Selling, general and administrative expenses are included in the determination of Division operating income to the extent those costs are considered to be
directly or closely related to segment activity and through allocation of support costs.
       Merger, restructuring, and other operating expenses, net in the Consolidated Statements of
Operations includes amounts related to the Merger, including transaction, integration, employee termination benefits, employee retention, employee
relocation, and other related expenses. Transaction and integration activities are primarily integration-related professional fees, incremental labor, travel and
relocation costs, non-capitalizable software integration costs, and other direct costs to combine the companies. Other related expenses include accelerated
depreciation, lease closure accruals and gains and losses on asset dispositions. This presentation reflects costs incurred by the Company prior to the Merger
and costs incurred by the combined entity following the Merger. The impacts of future integration activities such as facility closures, contract terminations,
and additional employee-related costs will be reported in this financial statement line item. Integration activities are expected to continue through 2016.

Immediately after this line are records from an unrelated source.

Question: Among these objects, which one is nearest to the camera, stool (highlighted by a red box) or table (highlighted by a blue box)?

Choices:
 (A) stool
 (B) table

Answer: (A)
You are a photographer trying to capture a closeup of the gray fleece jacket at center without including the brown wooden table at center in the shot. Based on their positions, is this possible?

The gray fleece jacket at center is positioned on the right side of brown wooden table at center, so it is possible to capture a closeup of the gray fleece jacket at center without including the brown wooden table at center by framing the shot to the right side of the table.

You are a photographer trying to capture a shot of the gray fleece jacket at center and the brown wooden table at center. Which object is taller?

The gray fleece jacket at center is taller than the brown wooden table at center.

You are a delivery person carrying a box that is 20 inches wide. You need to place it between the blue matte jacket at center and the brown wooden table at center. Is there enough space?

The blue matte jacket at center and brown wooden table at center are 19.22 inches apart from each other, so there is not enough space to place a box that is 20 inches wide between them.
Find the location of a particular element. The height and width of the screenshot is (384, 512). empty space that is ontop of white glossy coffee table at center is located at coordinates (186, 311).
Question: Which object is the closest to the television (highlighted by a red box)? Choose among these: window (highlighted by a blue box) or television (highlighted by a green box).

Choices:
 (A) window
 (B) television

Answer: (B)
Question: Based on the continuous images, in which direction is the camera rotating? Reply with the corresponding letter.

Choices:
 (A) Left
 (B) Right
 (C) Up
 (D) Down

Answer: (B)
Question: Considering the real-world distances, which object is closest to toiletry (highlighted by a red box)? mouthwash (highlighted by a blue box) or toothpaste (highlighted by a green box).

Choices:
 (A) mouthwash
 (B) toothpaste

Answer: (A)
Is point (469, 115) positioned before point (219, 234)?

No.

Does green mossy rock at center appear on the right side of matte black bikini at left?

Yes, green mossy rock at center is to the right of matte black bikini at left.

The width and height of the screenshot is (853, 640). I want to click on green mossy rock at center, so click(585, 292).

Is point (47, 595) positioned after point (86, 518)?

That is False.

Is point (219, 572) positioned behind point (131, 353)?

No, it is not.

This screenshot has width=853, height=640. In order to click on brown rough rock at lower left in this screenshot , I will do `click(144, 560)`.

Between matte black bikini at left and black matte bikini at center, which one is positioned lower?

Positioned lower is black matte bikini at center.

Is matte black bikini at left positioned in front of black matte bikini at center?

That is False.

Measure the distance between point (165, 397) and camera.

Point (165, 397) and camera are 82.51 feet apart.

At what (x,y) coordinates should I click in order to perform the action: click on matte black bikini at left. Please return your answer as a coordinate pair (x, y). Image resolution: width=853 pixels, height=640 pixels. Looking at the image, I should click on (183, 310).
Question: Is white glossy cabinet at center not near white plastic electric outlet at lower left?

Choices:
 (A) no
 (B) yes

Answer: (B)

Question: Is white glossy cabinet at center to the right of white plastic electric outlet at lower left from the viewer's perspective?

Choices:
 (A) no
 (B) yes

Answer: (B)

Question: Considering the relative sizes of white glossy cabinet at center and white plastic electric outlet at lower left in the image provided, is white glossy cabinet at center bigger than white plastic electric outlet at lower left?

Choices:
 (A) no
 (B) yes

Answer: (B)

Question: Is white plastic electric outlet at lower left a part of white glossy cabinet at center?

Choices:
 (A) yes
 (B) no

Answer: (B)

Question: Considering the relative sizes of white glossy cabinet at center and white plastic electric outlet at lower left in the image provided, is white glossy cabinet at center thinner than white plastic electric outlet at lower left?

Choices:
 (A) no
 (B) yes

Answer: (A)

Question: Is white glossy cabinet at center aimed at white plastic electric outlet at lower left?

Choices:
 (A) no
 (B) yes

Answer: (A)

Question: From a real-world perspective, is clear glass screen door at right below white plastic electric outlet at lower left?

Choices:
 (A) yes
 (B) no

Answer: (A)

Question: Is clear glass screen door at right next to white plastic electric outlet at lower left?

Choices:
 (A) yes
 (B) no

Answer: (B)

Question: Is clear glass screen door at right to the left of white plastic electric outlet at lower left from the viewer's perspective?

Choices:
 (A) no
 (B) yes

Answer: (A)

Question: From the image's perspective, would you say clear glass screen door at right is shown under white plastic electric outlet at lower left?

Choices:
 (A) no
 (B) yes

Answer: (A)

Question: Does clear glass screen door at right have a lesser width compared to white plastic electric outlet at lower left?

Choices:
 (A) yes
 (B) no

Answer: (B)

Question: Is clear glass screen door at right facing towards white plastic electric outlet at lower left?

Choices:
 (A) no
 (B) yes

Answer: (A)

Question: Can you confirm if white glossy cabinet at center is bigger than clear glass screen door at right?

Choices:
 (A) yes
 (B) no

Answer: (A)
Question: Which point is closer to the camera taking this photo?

Also, the current and prior period amounts include restructuring-related charges not associated with the Merger. Such expenses include facility closure and
functional re-alignment costs, gains and losses associated with business and asset dispositions, and expenses related to certain shareholder matters and
process improvement activities. Changes in estimates and accruals related to these restructuring activities are also reflected on this line.
Merger, restructuring, and other operating expenses are not included in the measure of Division operating income. Refer to Note 3 for additional information.